## [Problem to work on]
Take from the material every line that contains the word "main".

Top of Listed entries

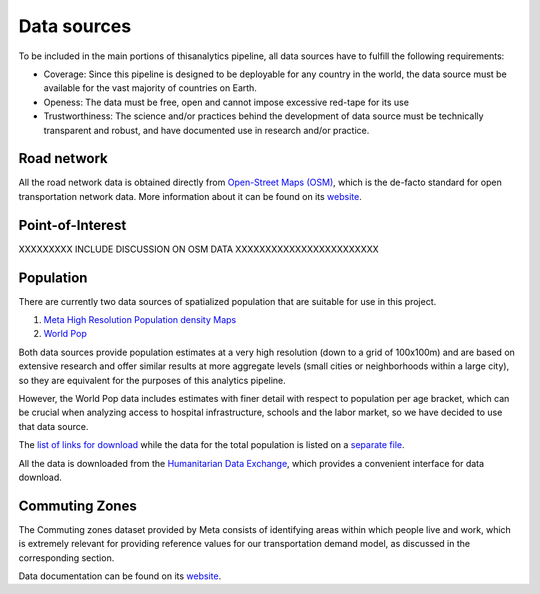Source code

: .. _data_sources:

Data sources
============

To be included in the main portions of thisanalytics pipeline, all data sources
have to fulfill the following requirements:

- Coverage: Since this pipeline is designed to be deployable for any country in
  the world, the data source must be available for the vast majority of
  countries on Earth.

- Openess: The data must be free, open and cannot impose excessive red-tape for
  its use

- Trustworthiness: The science and/or practices behind the development of
  data source must be technically transparent and robust, and have documented
  use in research and/or practice.

Road network
------------

All the road network data is obtained directly from `Open-Street Maps (OSM)
<https://www.openstreetmap.org/>`_, which is the de-facto standard for
open transportation network data. More information about it can be found on
its `website <https://www.openstreetmap.org/about>`_.


Point-of-Interest
-----------------
XXXXXXXXX INCLUDE DISCUSSION ON OSM DATA    XXXXXXXXXXXXXXXXXXXXXXXX

Population
----------

There are currently two data sources of spatialized population that are suitable
for use in this project.

1. `Meta High Resolution Population density Maps
   <https://dataforgood.facebook.com/dfg/tools/high-resolution-population-density-maps>`_

2. `World Pop <https://www.worldpop.org/about>`_

Both data sources provide population estimates at a very high resolution (down
to a grid of 100x100m) and are based on extensive research and offer similar
results at more aggregate levels (small cities or neighborhoods within a large
city), so they are equivalent for the purposes of this analytics pipeline.

However, the World Pop data includes estimates with finer detail with respect
to population per age bracket, which can be crucial when analyzing access to
hospital infrastructure, schools and the labor market, so we have decided
to use that data source.

The `list of links for download
<https://www.github/pedrocamargo/road_analytics/blob/main/model/population/all_raster_pop_age_and_sex_source.csv>`_
while the data for the total population is listed on a
`separate file
<https://www.github/pedrocamargo/road_analytics/blob/main/model/population/all_raster_pop_source.csv>`_.

All the data is downloaded from the `Humanitarian Data Exchange
<https://data.humdata.org/>`_, which provides a convenient interface for data
download.

Commuting Zones
---------------

The Commuting zones dataset provided by Meta consists of identifying areas
within which people live and work, which is extremely relevant for providing
reference values for our transportation demand model, as discussed in the
corresponding section.

Data documentation can be found on its `website
<https://dataforgood.facebook.com/dfg/tools/commuting-zones>`_.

Bottom of Listed entries

## [Your solution]
To be included in the main portions of thisanalytics pipeline, all data sources
<https://www.github/pedrocamargo/road_analytics/blob/main/model/population/all_raster_pop_age_and_sex_source.csv>`_
<https://www.github/pedrocamargo/road_analytics/blob/main/model/population/all_raster_pop_source.csv>`_.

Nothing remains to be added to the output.